**Provided text**
++++++

Lets say there is a number 30, and this sum of numbers
3 + 5 + 7 + 9 ...
Now I want to find where this sum and a multiple of 30 gets equal.
for 30 its 4 = 30 * 4 = 3 + 5 + 7 + 9 + 11 + 13 + 15 + 17 + 19 + 21
I don't have any math experience, just wanted to know if this could be calculated by some formula.
I can imagine, that it must somehow be related to circles/sine-waves, where 30 is the length of the circle and the sum of this numbers must somehow match a multiple of it.

++++++

**Data shown**
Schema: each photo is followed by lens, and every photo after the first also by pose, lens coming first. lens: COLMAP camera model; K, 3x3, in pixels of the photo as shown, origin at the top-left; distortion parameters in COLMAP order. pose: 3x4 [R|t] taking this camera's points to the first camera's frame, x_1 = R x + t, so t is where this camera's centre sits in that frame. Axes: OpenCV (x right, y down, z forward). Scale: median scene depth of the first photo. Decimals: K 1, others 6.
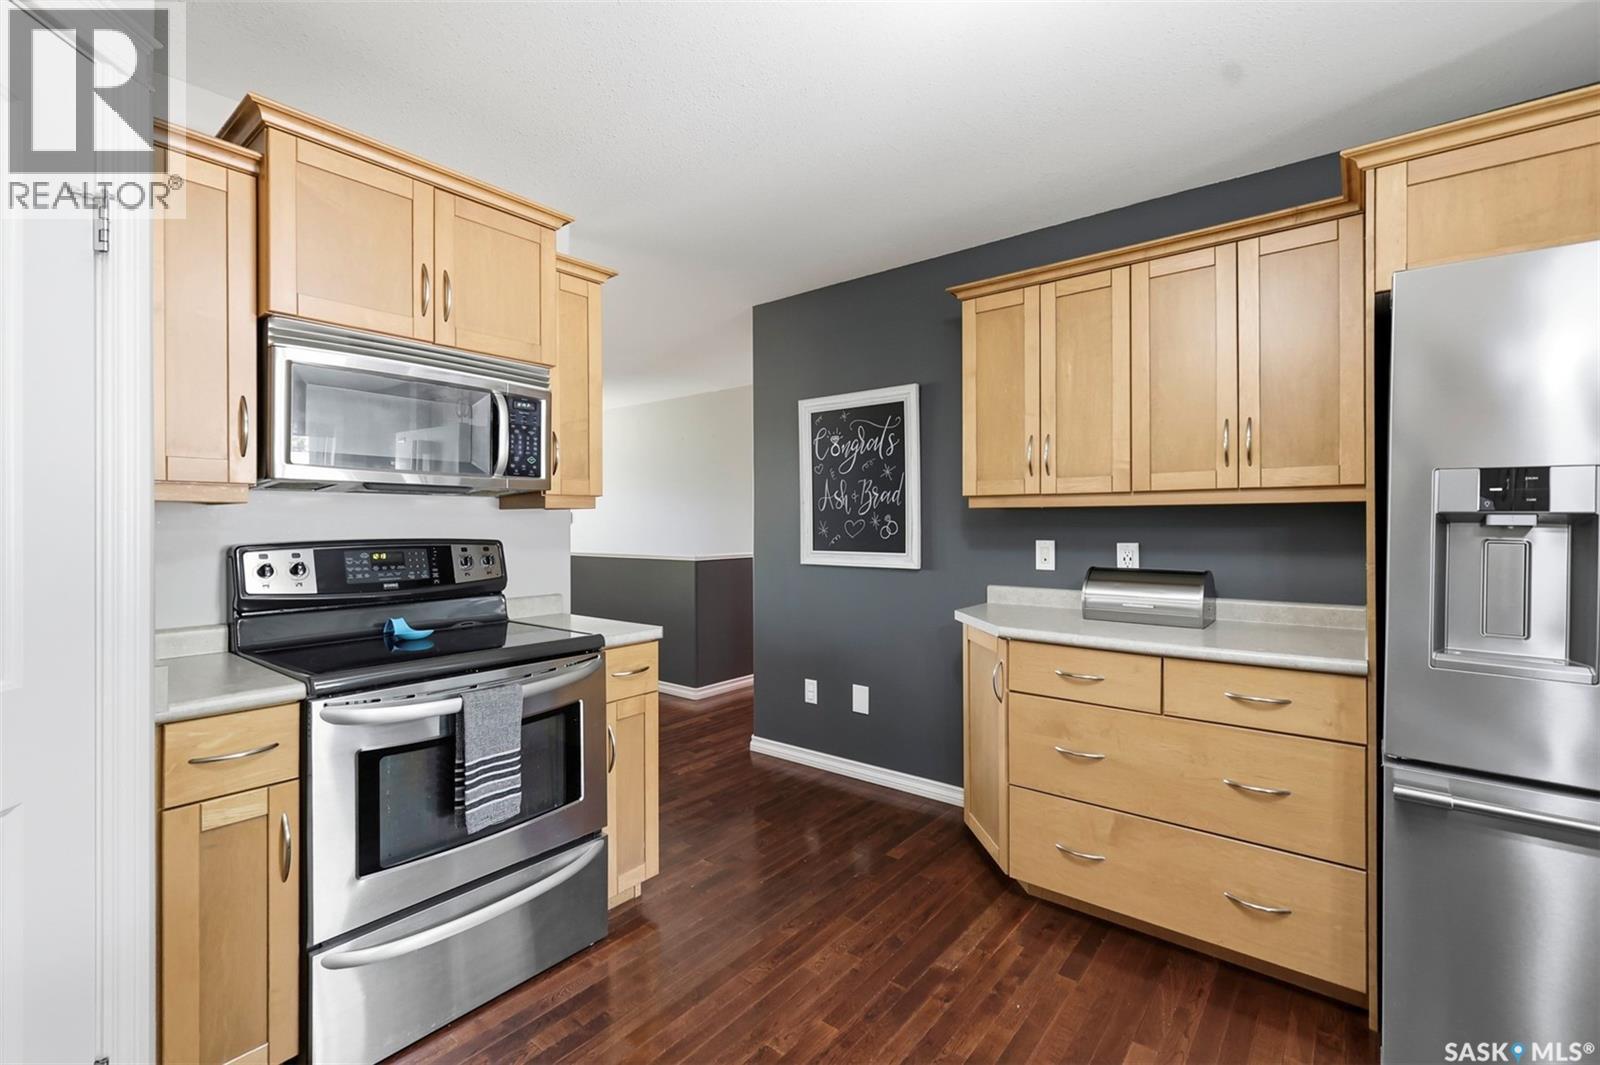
lens RADIAL K [[732.9, 0, 801.3], [0, 732.9, 541.6], [0, 0, 1]] dist [0.001675, -0.000248]
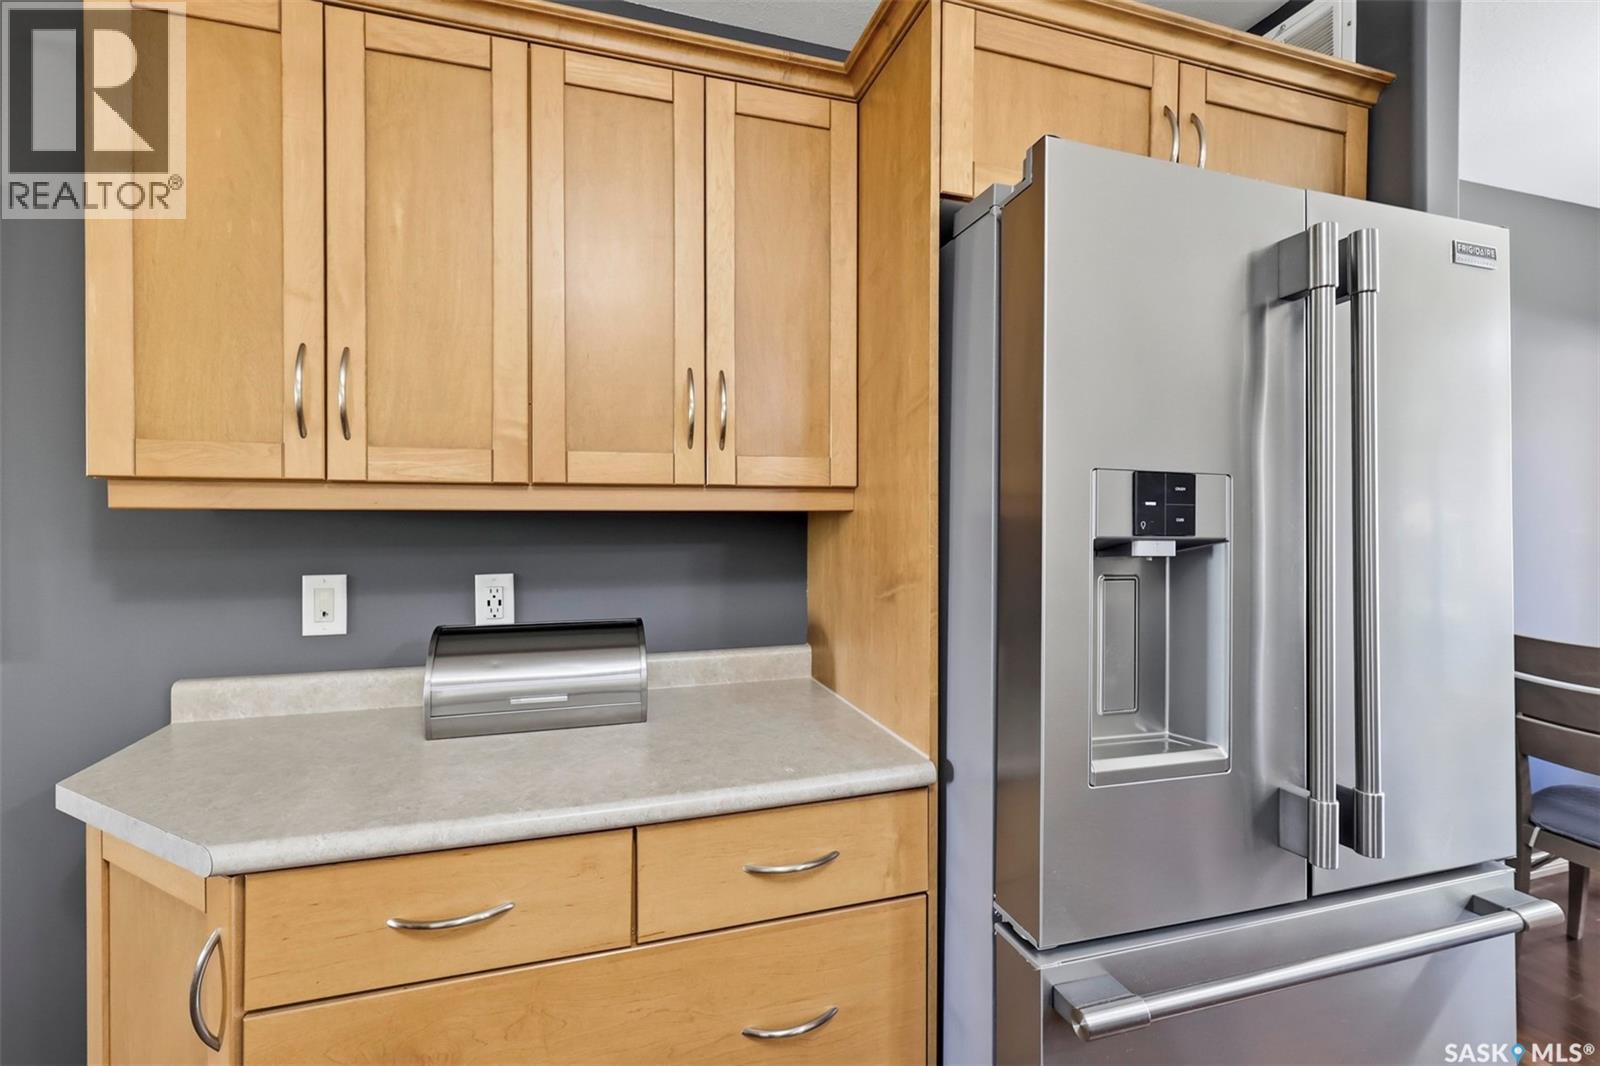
lens RADIAL K [[717.1, 0, 807.0], [0, 717.1, 517.0], [0, 0, 1]] dist [0.001562, 0.000316]
pose [[0.567471, 0.004128, 0.823383, 0.141493], [0.015880, 0.999747, -0.015957, -0.032635], [-0.823240, 0.022130, 0.567262, 0.541253]]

++++++

**Action item A**
Answer these about the forum post on sums of odd numbers and multiples of 30:
(i) What is the first number in the sum the writer gives?
(ii) By what number is 30 multiplied in the writer's example?
(iii) What does the writer imagine the problem might be related to?
**Action item B**
Write the next few sentences of the forum post on sums of odd numbers and multiples of 30, carrying on after its last sentence.

**Result A**
(i) 3
(ii) 4
(iii) Circles/sine-waves, with 30 as the length of the circle.

**Result B**
Maybe there is some kind of formula for this already, would like to know, thanks
PS: would be nice, if you could also put the right tags to this question
We know that the sum of first $n$ odd numbers is $n^2$ . So the sum $$1+3+5+\cdots+(n+1) = n^2 \\ \implies 3+5+7+\cdots+(n+1)=(n+1)^2-1$$Since we want it to be a multiple of $30$ , We have the following equation:
$$(n+1)^2- 1= 30k \implies n^2+2n-30k = 0$$
Using quadratic formula , we get:
$$n = \dfrac{-2\pm\sqrt{4+120k}}2\implies n = -1+\sqrt{1+30k}$$
Since $n$ is an integer , it follows that $(1+30k)$ must be a perfect square of an odd number.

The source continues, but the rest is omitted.